The Great Pacific Garbage Patch now contains 1.8 trillion pieces of plastic, 16 times higher than previous estimates.

A three-year mapping project led by the The Ocean Clean up Foundation, which is based in The Netherlands, has discovered that the problem is far worse than first thought.

The ‘Garbage Patch’ also known as the ‘Pacific Trash Vortex’ was first noticed by US boat captain Charles Moore in 1997 when he was sailing from Hawaii to southern California and claimed to have stumbled upon ‘plastic…as far as the eye could see”

It congregates in one area due to the circular movement of the oceans current which picks up the ‘garbage’ from the coast line and swirls it in to one patch in the ocean. It can take up to 6 years from coast line to the garbage patch from the USA and up to 1 year from Japan.

The new study involved traditional trawling with nets, as well as aerial scanning to map plastic in the ocean in 3D. the patch shows that it is nearly three times as France, weighing in as much as 500 jumbo jets.
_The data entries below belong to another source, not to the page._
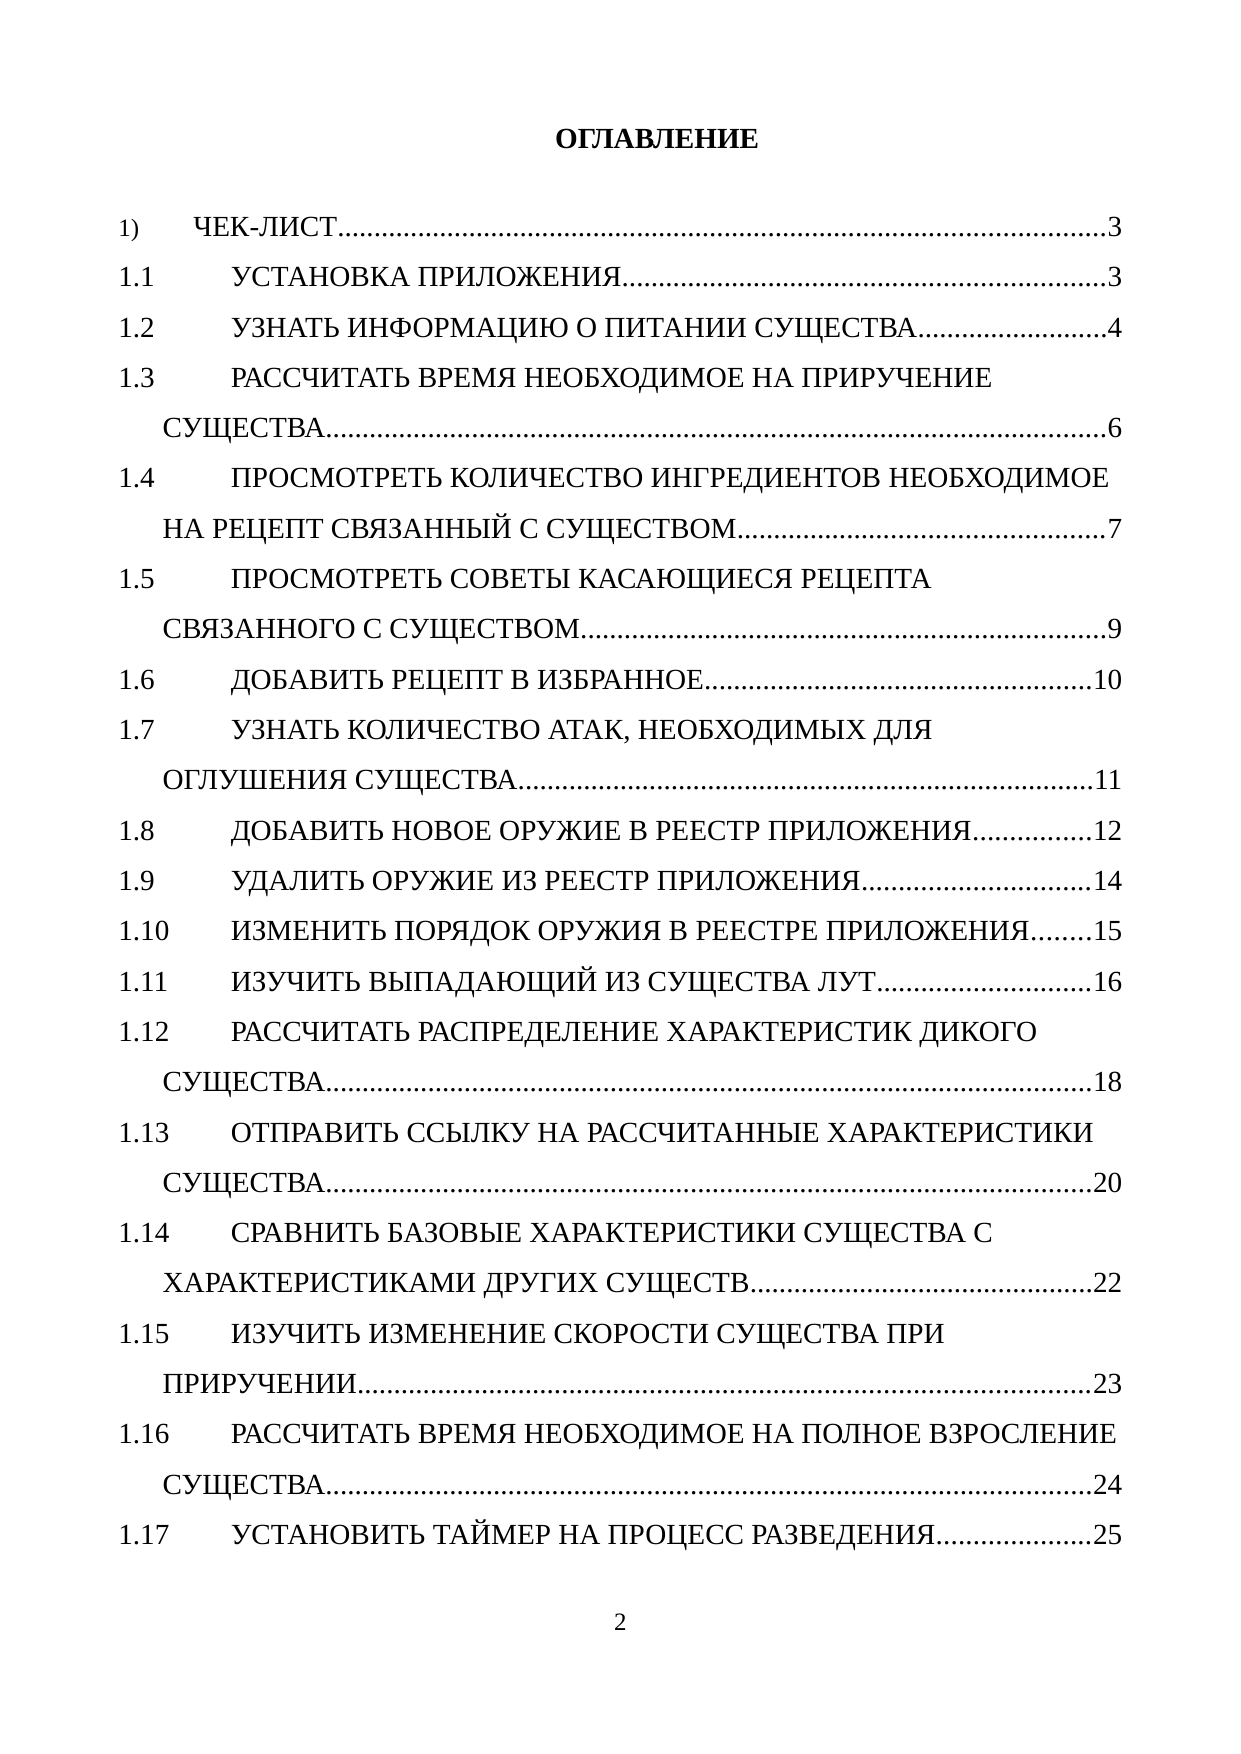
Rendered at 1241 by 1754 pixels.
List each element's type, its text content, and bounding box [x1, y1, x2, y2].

list РАССЧИТАТЬ ВРЕМЯ НЕОБХОДИМОЕ НА ПОЛНОЕ ВЗРОСЛЕНИЕ СУЩЕСТВА 24 [118, 1417, 1122, 1500]
list УСТАНОВИТЬ ТАЙМЕР НА ПРОЦЕСС РАЗВЕДЕНИЯ 25 [118, 1517, 1122, 1551]
list ИЗУЧИТЬ ИЗМЕНЕНИЕ СКОРОСТИ СУЩЕСТВА ПРИ ПРИРУЧЕНИИ 23 [118, 1316, 1122, 1400]
list ИЗУЧИТЬ ВЫПАДАЮЩИЙ ИЗ СУЩЕСТВА ЛУТ 16 [118, 964, 1122, 997]
list УСТАНОВКА ПРИЛОЖЕНИЯ 3 [118, 259, 1122, 293]
text ОГЛАВЛЕНИЕ [118, 118, 1122, 156]
list ЧЕК-ЛИСТ 3 [118, 209, 1122, 243]
list УДАЛИТЬ ОРУЖИЕ ИЗ РЕЕСТР ПРИЛОЖЕНИЯ 14 [118, 863, 1122, 897]
list ДОБАВИТЬ РЕЦЕПТ В ИЗБРАННОЕ 10 [118, 662, 1122, 695]
list СРАВНИТЬ БАЗОВЫЕ ХАРАКТЕРИСТИКИ СУЩЕСТВА С ХАРАКТЕРИСТИКАМИ ДРУГИХ СУЩЕСТВ 22 [118, 1215, 1122, 1299]
list УЗНАТЬ КОЛИЧЕСТВО АТАК, НЕОБХОДИМЫХ ДЛЯ ОГЛУШЕНИЯ СУЩЕСТВА 11 [118, 712, 1122, 796]
list УЗНАТЬ ИНФОРМАЦИЮ О ПИТАНИИ СУЩЕСТВА 4 [118, 310, 1122, 343]
list ОТПРАВИТЬ ССЫЛКУ НА РАССЧИТАННЫЕ ХАРАКТЕРИСТИКИ СУЩЕСТВА 20 [118, 1115, 1122, 1198]
list ДОБАВИТЬ НОВОЕ ОРУЖИЕ В РЕЕСТР ПРИЛОЖЕНИЯ 12 [118, 813, 1122, 846]
list ИЗМЕНИТЬ ПОРЯДОК ОРУЖИЯ В РЕЕСТРЕ ПРИЛОЖЕНИЯ 15 [118, 913, 1122, 947]
list ПРОСМОТРЕТЬ КОЛИЧЕСТВО ИНГРЕДИЕНТОВ НЕОБХОДИМОЕ НА РЕЦЕПТ СВЯЗАННЫЙ С СУЩЕСТВОМ 7 [118, 461, 1122, 544]
list РАССЧИТАТЬ РАСПРЕДЕЛЕНИЕ ХАРАКТЕРИСТИК ДИКОГО СУЩЕСТВА 18 [118, 1014, 1122, 1098]
list ПРОСМОТРЕТЬ СОВЕТЫ КАСАЮЩИЕСЯ РЕЦЕПТА СВЯЗАННОГО С СУЩЕСТВОМ 9 [118, 561, 1122, 645]
list РАССЧИТАТЬ ВРЕМЯ НЕОБХОДИМОЕ НА ПРИРУЧЕНИЕ СУЩЕСТВА 6 [118, 360, 1122, 444]
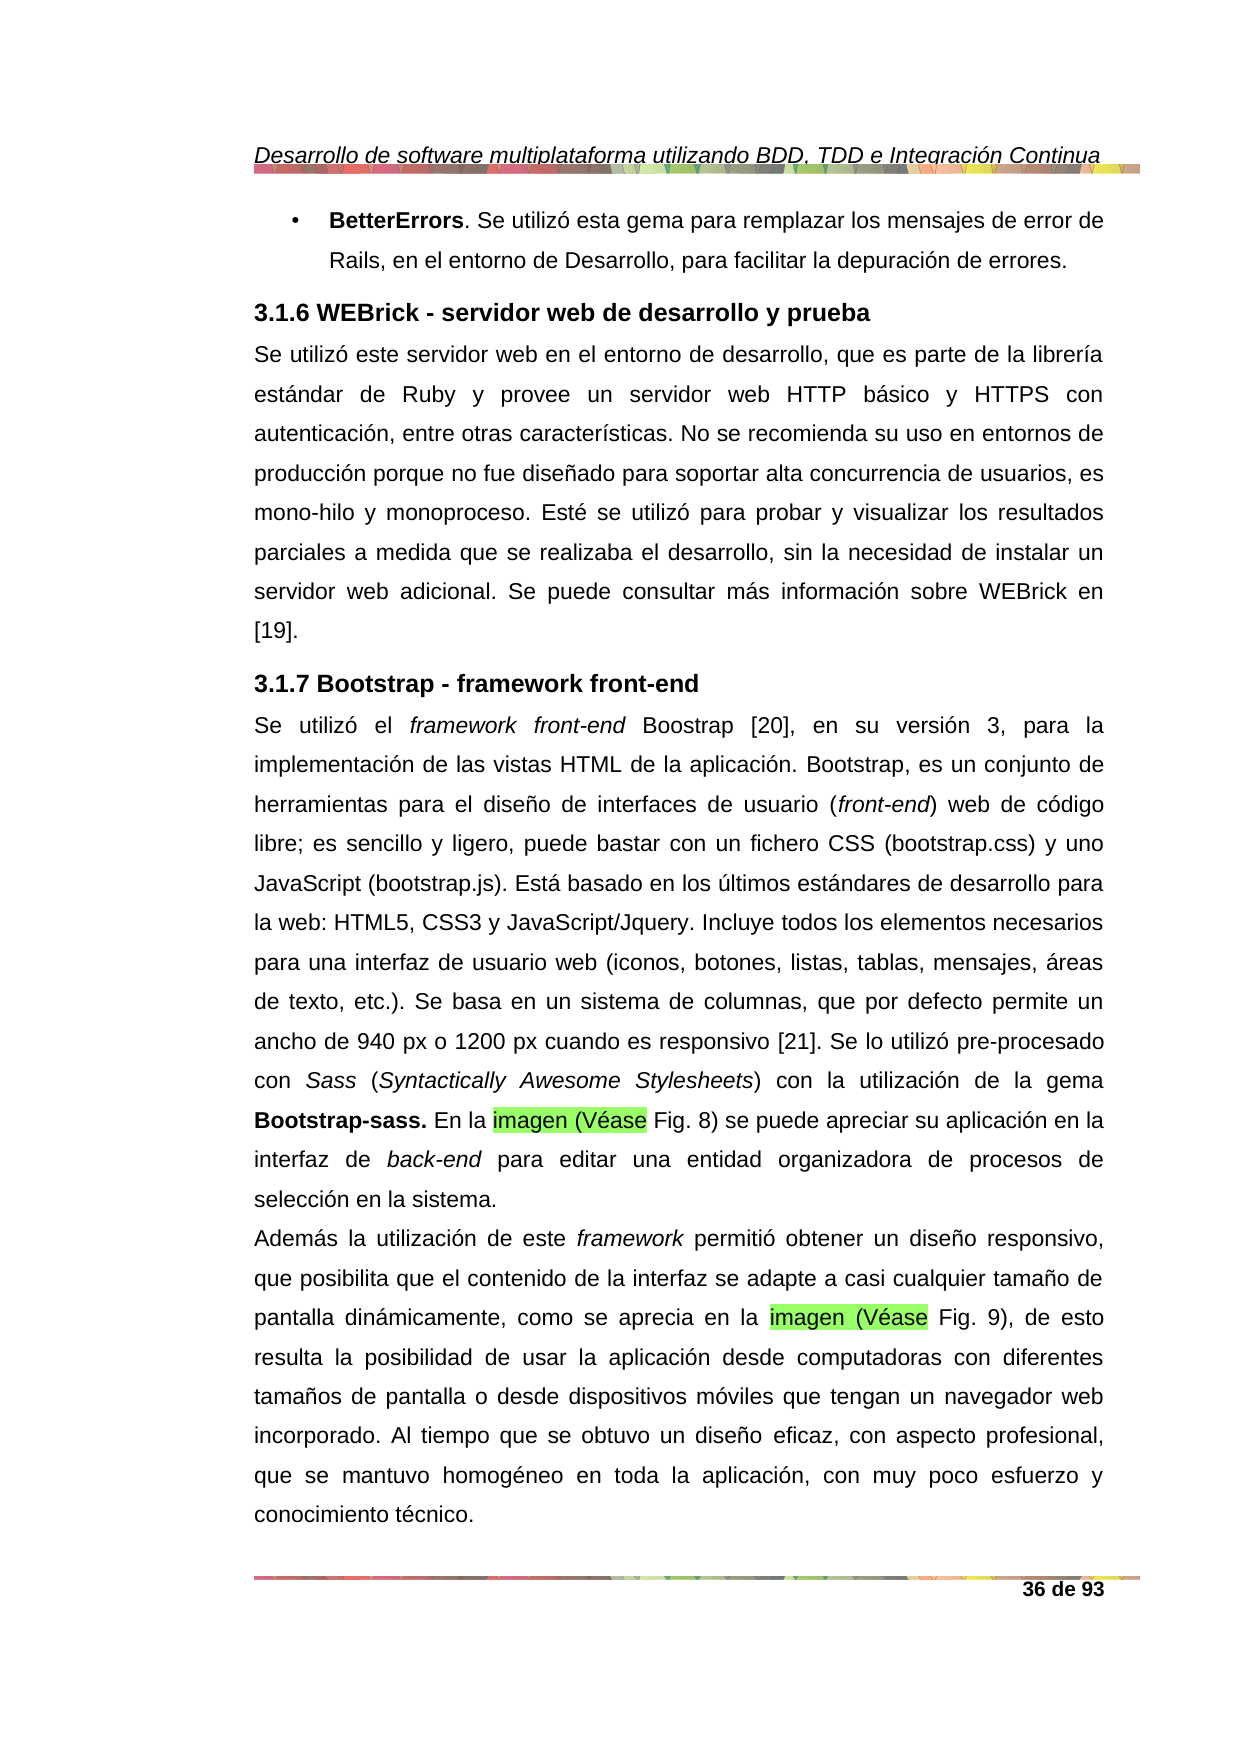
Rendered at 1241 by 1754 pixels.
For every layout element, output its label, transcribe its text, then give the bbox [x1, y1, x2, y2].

list 3.1.6 WEBrick - servidor web de desarrollo y prueba [254, 298, 1104, 327]
text Se utilizó este servidor web en el entorno de desarrollo, que es parte de la librería estándar de Ruby y provee un servidor web HTTP básico y HTTPS con autenticación, entre otras características. No se recomienda su uso en entornos de producción porque no fue diseñado para soportar alta concurrencia de usuarios, es mono-hilo y monoproceso. Esté se utilizó para probar y visualizar los resultados parciales a medida que se realizaba el desarrollo, sin la necesidad de instalar un servidor web adicional. Se puede consultar más información sobre WEBrick en [19]. [254, 341, 1104, 644]
list BetterErrors. Se utilizó esta gema para remplazar los mensajes de error de Rails, en el entorno de Desarrollo, para facilitar la depuración de errores. [291, 207, 1104, 273]
text Se utilizó el framework front-end Boostrap [20], en su versión 3, para la implementación de las vistas HTML de la aplicación. Bootstrap, es un conjunto de herramientas para el diseño de interfaces de usuario (front-end) web de código libre; es sencillo y ligero, puede bastar con un fichero CSS (bootstrap.css) y uno JavaScript (bootstrap.js). Está basado en los últimos estándares de desarrollo para la web: HTML5, CSS3 y JavaScript/Jquery. Incluye todos los elementos necesarios para una interfaz de usuario web (iconos, botones, listas, tablas, mensajes, áreas de texto, etc.). Se basa en un sistema de columnas, que por defecto permite un ancho de 940 px o 1200 px cuando es responsivo [21]. Se lo utilizó pre-procesado con Sass (Syntactically Awesome Stylesheets) con la utilización de la gema Bootstrap-sass. En la imagen (Véase Fig. 8) se puede apreciar su aplicación en la interfaz de back-end para editar una entidad organizadora de procesos de selección en la sistema. [254, 712, 1104, 1212]
text Además la utilización de este framework permitió obtener un diseño responsivo, que posibilita que el contenido de la interfaz se adapte a casi cualquier tamaño de pantalla dinámicamente, como se aprecia en la imagen (Véase Fig. 9), de esto resulta la posibilidad de usar la aplicación desde computadoras con diferentes tamaños de pantalla o desde dispositivos móviles que tengan un navegador web incorporado. Al tiempo que se obtuvo un diseño eficaz, con aspecto profesional, que se mantuvo homogéneo en toda la aplicación, con muy poco esfuerzo y conocimiento técnico. [254, 1225, 1104, 1528]
list 3.1.7 Bootstrap - framework front-end [254, 669, 1104, 697]
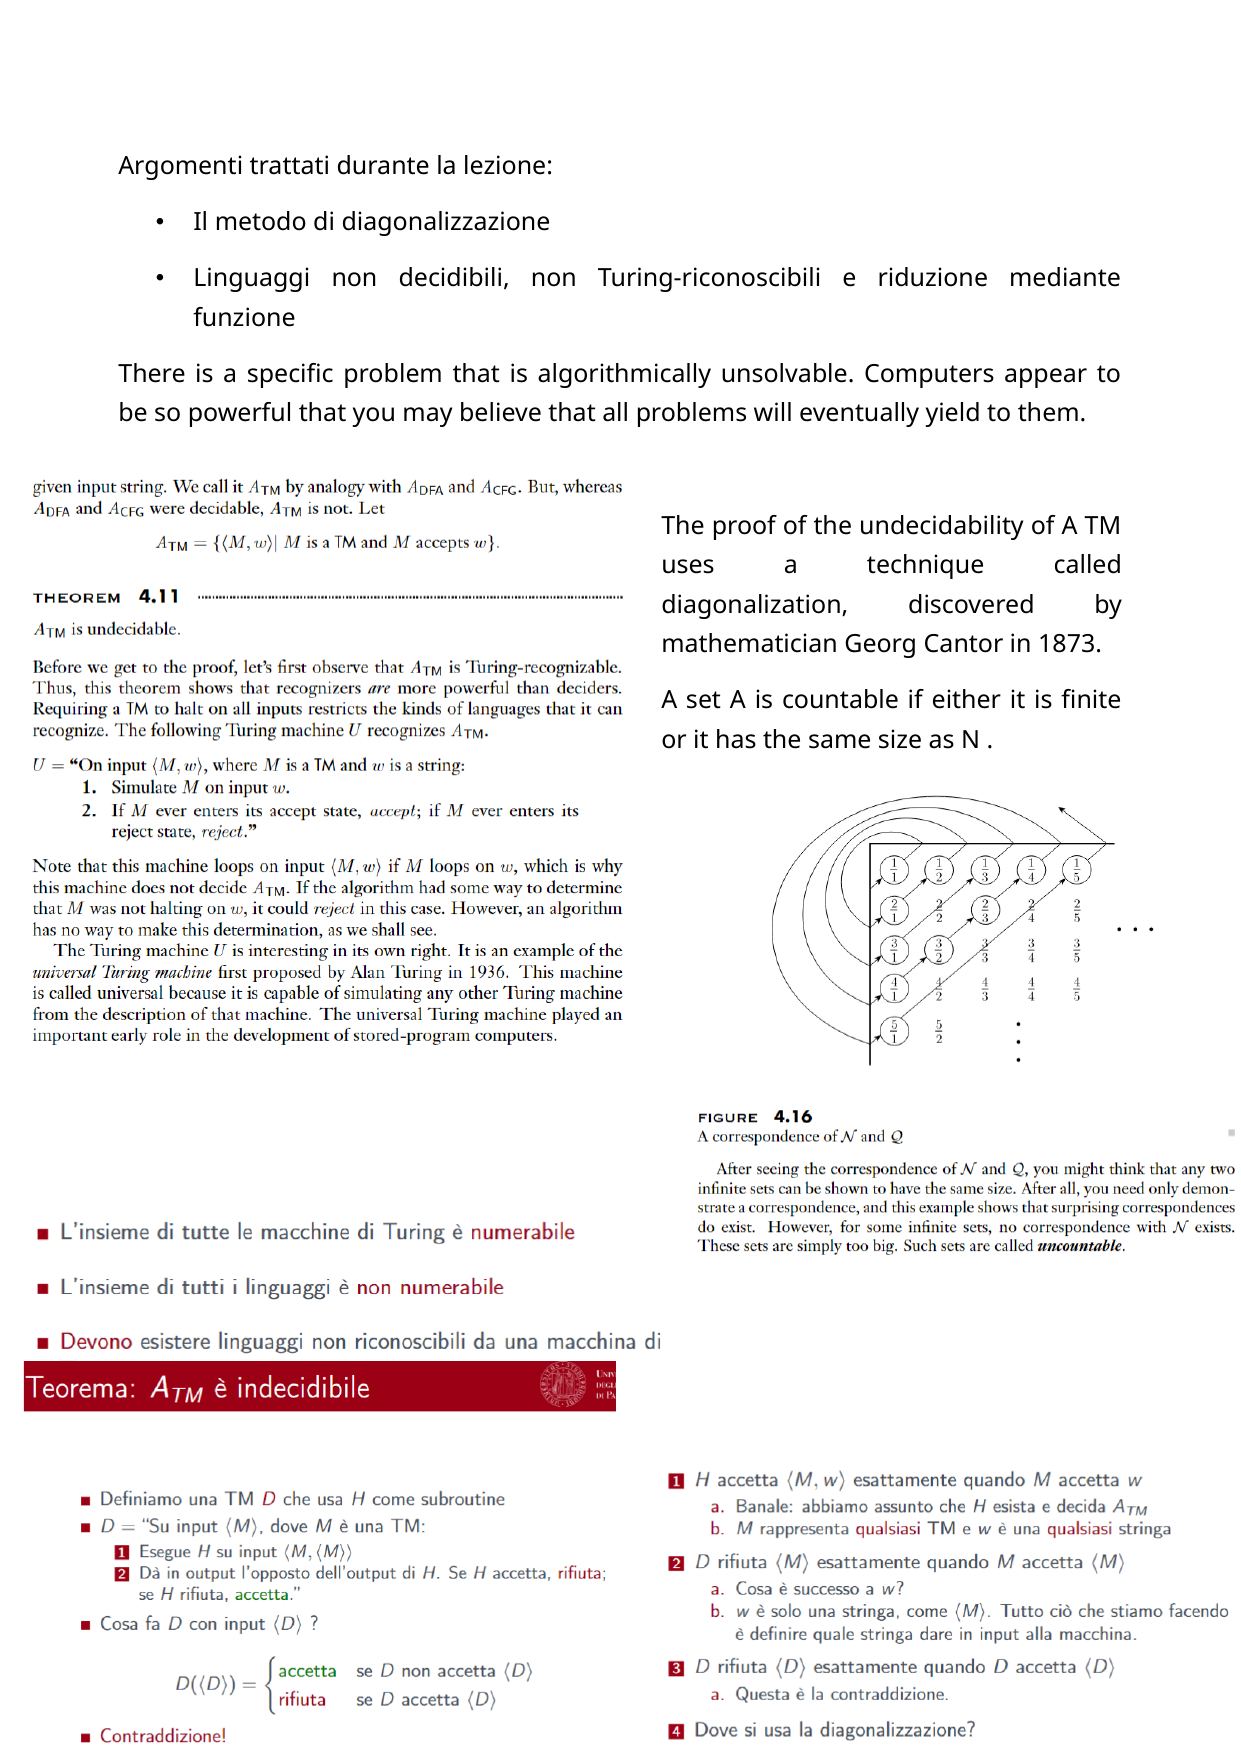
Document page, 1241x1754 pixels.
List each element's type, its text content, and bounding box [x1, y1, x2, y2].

picture [696, 774, 1240, 1255]
text Argomenti trattati durante la lezione: [118, 148, 1122, 182]
picture [25, 474, 662, 1048]
picture [23, 1207, 666, 1754]
picture [651, 1449, 1240, 1754]
text There is a specific problem that is algorithmically unsolvable. Computers appear to be so powerful that you may believe that all problems will eventually yield to them. [118, 356, 1122, 429]
text The proof of the undecidability of A TM uses a technique called diagonalization, discovered by mathematician Georg Cantor in 1873. [662, 507, 1122, 660]
text A set A is countable if either it is finite or it has the same size as N . [662, 682, 1122, 755]
list Linguaggi non decidibili, non Turing-riconoscibili e riduzione mediante funzione [156, 260, 1122, 333]
list Il metodo di diagonalizzazione [156, 204, 1122, 238]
Some plastics that were found were over 40 years old, petroleum-based product, disintegrates very slowly. Plastic also harms marine life, killing creatures such as turtles and dolphins who ingest it, and humans by entering the food chain in the form of microplastics. Microplastics are especially worrying for scientists, as the tiny fragments of plastic can enter the food chain when eaten by fish.